Lebanon’s economy is coping with fallout from the four-year war in neighbouring Syria, with the currency, interest rates and deposits showing signs of stability, according to central bank Governor Riad Salameh.
Gross domestic product grew 2 per cent last year and the first quarter showed a similar trend, Salameh said in an interview at his office in Beirut on Tuesday. Though way below the average 8 per cent a year between 2007 and 2010, “we’re not in a crisis,” he said.
“The economy is not bad and you could see that the indicators that we follow as a central bank show that confidence is still here,” Salameh said. “If you look back, we have shown resilience and Lebanon’s economic and monetary stability has been tested on many occasions in very stressful situations.”
An influx of refugees who now make up more than a quarter of the population strained Lebanon’s resources and flooded the market with cheaper labour. Tourists have stayed away because of the violence, reducing revenue from wealthy Gulf visitors. Political bickering has paralysed government institutions and left the country without a president since May.

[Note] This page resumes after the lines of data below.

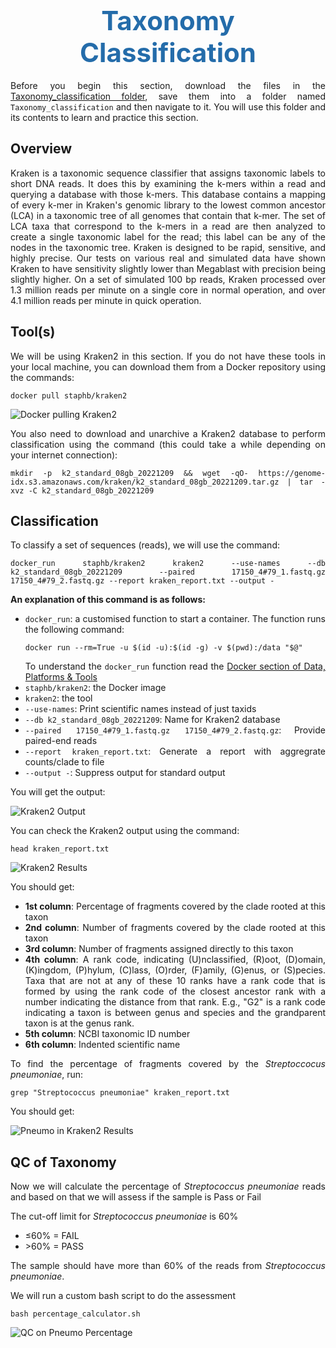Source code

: <h1 style="text-align:center"><span style="color:#246CAA; font-size:1.5em">Taxonomy Classification</span></h1>

Before you begin this section, download the files in the [Taxonomy_classification folder](https://advanced_bioinformatics_training.cog.sanger.ac.uk/index.html?prefix=Taxonomy_classification/), save them into a folder named `Taxonomy_classification` and then navigate to it. You will use this folder and its contents to learn and practice this section.

## Overview

Kraken is a taxonomic sequence classifier that assigns taxonomic labels to short DNA reads. It does this by examining the k-mers within a read and querying a database with those k-mers. This database contains a mapping of every k-mer in Kraken's genomic library to the lowest common ancestor (LCA) in a taxonomic tree of all genomes that contain that k-mer. The set of LCA taxa that correspond to the k-mers in a read are then analyzed to create a single taxonomic label for the read; this label can be any of the nodes in the taxonomic tree. Kraken is designed to be rapid, sensitive, and highly precise. Our tests on various real and simulated data have shown Kraken to have sensitivity slightly lower than Megablast with precision being slightly higher. On a set of simulated 100 bp reads, Kraken processed over 1.3 million reads per minute on a single core in normal operation, and over 4.1 million reads per minute in quick operation.

## Tool(s)

We will be using Kraken2 in this section. If you do not have these tools in your local machine, you can download them from a Docker repository using the commands:
```
docker pull staphb/kraken2
```
![Docker pulling Kraken2](/img/taxonomy_1.png "Docker pulling Kraken2")

You also need to download and unarchive a Kraken2 database to perform classification using the command (this could take a while depending on your internet connection):
```
mkdir -p k2_standard_08gb_20221209 && wget -qO- https://genome-idx.s3.amazonaws.com/kraken/k2_standard_08gb_20221209.tar.gz | tar -xvz -C k2_standard_08gb_20221209
```

## Classification

To classify a set of sequences (reads), we will use the command:
```
docker_run staphb/kraken2 kraken2 --use-names --db k2_standard_08gb_20221209 --paired 17150_4#79_1.fastq.gz 17150_4#79_2.fastq.gz --report kraken_report.txt --output -  
```
**An explanation of this command is as follows:**
- `docker_run`: a customised function to start a container. The function runs the following command:
    ```
    docker run --rm=True -u $(id -u):$(id -g) -v $(pwd):/data "$@"
    ```
    To understand the `docker_run` function read the [Docker section of Data, Platforms & Tools](Advanced_Bioinformatics/bioinformatics_tools?id=_1-docker)
- `staphb/kraken2`: the Docker image
- `kraken2`: the tool
- `--use-names`: Print scientific names instead of just taxids
- `--db k2_standard_08gb_20221209`: Name for Kraken2 database
- `--paired 17150_4#79_1.fastq.gz 17150_4#79_2.fastq.gz`: Provide paired-end reads
- `--report kraken_report.txt`: Generate a report with aggregrate counts/clade to file
- `--output -`: Suppress output for standard output

You will get the output:

![Kraken2 Output](/img/taxonomy_2.png "Kraken2 Output")

You can check the Kraken2 output using the command: 
```
head kraken_report.txt
```
![Kraken2 Results](/img/taxonomy_3.png "Kraken2 Results")

You should get:
- **1st column**: Percentage of fragments covered by the clade rooted at this taxon
- **2nd column**: Number of fragments covered by the clade rooted at this taxon
- **3rd column**: Number of fragments assigned directly to this taxon
- **4th column**: A rank code, indicating (U)nclassified, (R)oot, (D)omain, (K)ingdom, (P)hylum, (C)lass, (O)rder, (F)amily, (G)enus, or (S)pecies. Taxa that are not at any of these 10 ranks have a rank code that is formed by using the rank code of the closest ancestor rank with a number indicating the distance from that rank. E.g., "G2" is a rank code indicating a taxon is between genus and species and the grandparent taxon is at the genus rank.
- **5th column**: NCBI taxonomic ID number
- **6th column**: Indented scientific name

To find the percentage of fragments covered by the *Streptoccocus pneumoniae*, run:
```
grep "Streptococcus pneumoniae" kraken_report.txt
```

You should get:

![Pneumo in Kraken2 Results](/img/taxonomy_4.png "Pneumo in Kraken2 Results")
   
## QC of Taxonomy

Now we will calculate the percentage of *Streptococcus pneumoniae* reads and based on that we will assess if the sample is Pass or Fail

The cut-off limit for *Streptococcus pneumoniae* is 60% 
- ≤60% = FAIL
- \>60% = PASS

The sample should have more than 60% of the reads from *Streptococcus pneumoniae*.

We will run a custom bash script to do the assessment
```
bash percentage_calculator.sh
``` 

![QC on Pneumo Percentage](/img/taxonomy_5.png "QC on Pneumo Percentage")

<style>body {text-align: justify}</style>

Even with the setbacks, the Lebanese pound has remained stable, pegged to the dollar at about 1,500 since 1993, deposits are still increasing about 6 per cent year-on-year and interest rates are expected to stay unchanged this year, Salameh said.
Foreign reserves are at a historic high of $38 billion while debt-to-GDP is at 142 per cent, a rate that will go down with increased growth, Salameh said. In February, Lebanon sold $800 million of 10-year bonds and $1.4 billion of 15-year bonds, tapping a drop in borrowing costs for emerging market.
“The availability of funds is here whenever there is a drive to expand the economy,” said Salameh. “The political and security issues are the issues that are influencing the psychology of the investor and the consumer.”